The one thing nice about the database analyzer is that it will help you fix the problem by telling you what should be done on particular warnings, you should then investigate what needs to be done, then implement it. Most of the time the errors will either be memory related or SQL related.

The resource monitor aggregates collected data and implemented SQL queries and thus gives a long term picture of the health of your setup. The resource monitor uses two tables

SYSCMD_ANALYZE	SQL statements are stored in this table
SYSDATA_ANALYZE	This table is linked to the above table and contains the aggregated statement performance information

You cannot use the database manager GUI to start the resource monitor, you must use the dbmcli command

Resource Monitor
Starting	## start the resource monitor (must run this first) dbmcli> sql_execute DIAGNOSE ANALYSIS ON ## start recording of data dbmcli> sql_execute DIAGNOSE ANALYSIS COUNT ON
Stopping	## stop the recording of data (must run this first) dbmcli> sql_execute DIAGNOSE ANALYSIS COUNT OFF ## stop the resource monitor dbmcli> sql_execute DIAGNOSE ANALYSIS OFF
Clearing data	## Clear all data dbmcli> sql_execute DIAGNOSE ANALYSIS CLEAR ALL ## Clear from a particular table dbmcli> sql_execute DIAGNOSE ANALYSIS CLEAR DATA dbmcli> sql_execute DIAGNOSE ANALYSIS CLEAR COMMAND
Displaying	dbmcli> sql_execute select * from syscmd_analyze dbmcli> sql_execute select * from sysdata_analyze

The command monitor is used to find expensive SQL queries from certain periods of time, so for instance you had a SQL query that you think might be bad that runs during your overnight batch, now you don't what you hang around waiting for the query to execute, thus with the command monitor you can specify limits on when to trigger the monitor to run. you can configure when queries

exceed a specific maximum runtime
fall below a specific selectivity limit
require a specific maximum number of page accesses

All the above are configurable, and as the command monitor is implemented directly in the kernel, you can only start, configure and stop it using SQL statements, the command monitor uses three tables

SYSMONITOR	stores performance data of queries that violate the limits configured in the SYSMONITOR table , this table as a limit on the number of entries by default 255. To change the limit see the below command monitor commands
SYSPARSEDID	contains the SQL query command and is linked to the above table
SYSMONDATA	conations the data values used in the SQL statement this is linked to the above table

Now on how to use the command monitor, use the dbmlci> sql_execute command with any of the below

Command Monitor
starting	DIAGNOSE MONITOR DATA ON
stopping	DIAGNOSE MONITOR OFF
delete entries	DIAGNOSE MONITOR CLEAR
increase maximum entries	DIAGNOSE MONITOR ROWNO 3000
situational configurations	DIAGNOSE MONITOR READ 100
query runtime limit	DIAGNOSE MONITOR TIME 5000
selectivity limit	DIAGNOSE MONITOR SELECTIVITY 10000
display	select * from sysmonitor select * from sysparseid select * from sysmondata

The last analyzer tool is the EXPLAIN statement, now I am not going to go into great detail here as I have covered this in my Oracle section and Oracle SQL optimization section.

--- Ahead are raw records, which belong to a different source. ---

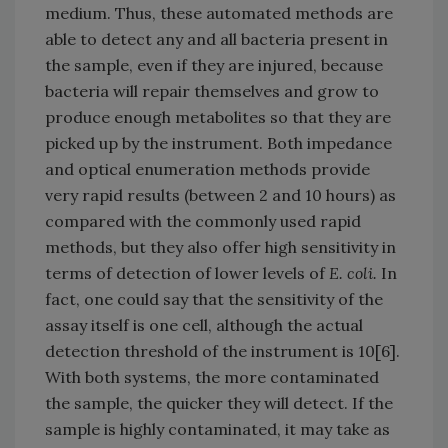
medium. Thus, these automated methods are
able to detect any and all bacteria present in
the sample, even if they are injured, because
bacteria will repair themselves and grow to
produce enough metabolites so that they are
picked up by the instrument. Both impedance
and optical enumeration methods provide
very rapid results (between 2 and 10 hours) as
compared with the commonly used rapid
methods, but they also offer high sensitivity in
terms of detection of lower levels of
E. coli.
In
fact, one could say that the sensitivity of the
assay itself is one cell, although the actual
detection threshold of the instrument is 10[6].
With both systems, the more contaminated
the sample, the quicker they will detect. If the
sample is highly contaminated, it may take as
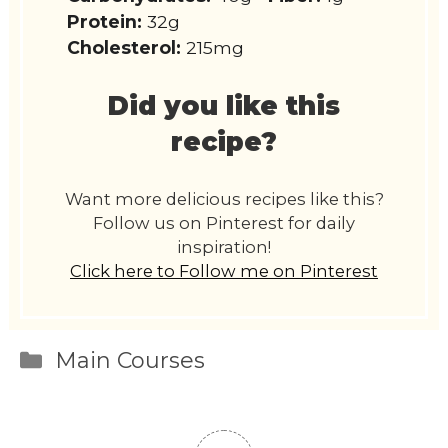
Protein:
32g
Cholesterol:
215mg
Did you like this
recipe?
Want more delicious recipes like this?
Follow us on Pinterest for daily
inspiration!
Click here to Follow me on Pinterest
Categories
Main Courses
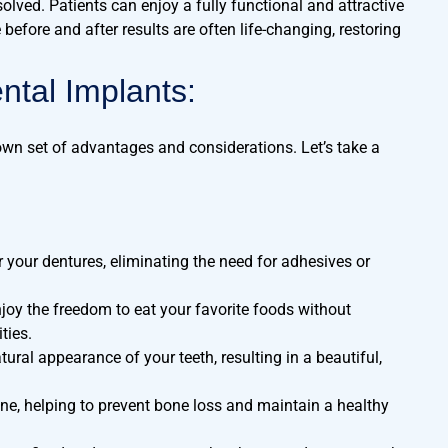
solved. Patients can enjoy a fully functional and attractive
before and after results are often life-changing, restoring
ntal Implants:
 own set of advantages and considerations. Let’s take a
r your dentures, eliminating the need for adhesives or
joy the freedom to eat your favorite foods without
ties.
ral appearance of your teeth, resulting in a beautiful,
ne, helping to prevent bone loss and maintain a healthy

The EXPLAIN statement is very straight forward you just place into in front of your SQL query and run it, you will receive back a cost plan back regarding your SQL statement, the object is to reduce the cost plan (better performance) by tuning the SQL statement to use indexes and better join conditions, the lower the cost plan the better, you can also use EXPLAIN VIEW for views. The EXPLAIN is the same with other databases and can be used to tune SQL statements, especially if the statement uses a large amount of resources.

EXPLAIN

explain select * from finanical_reports where <condition1> and <condition2>............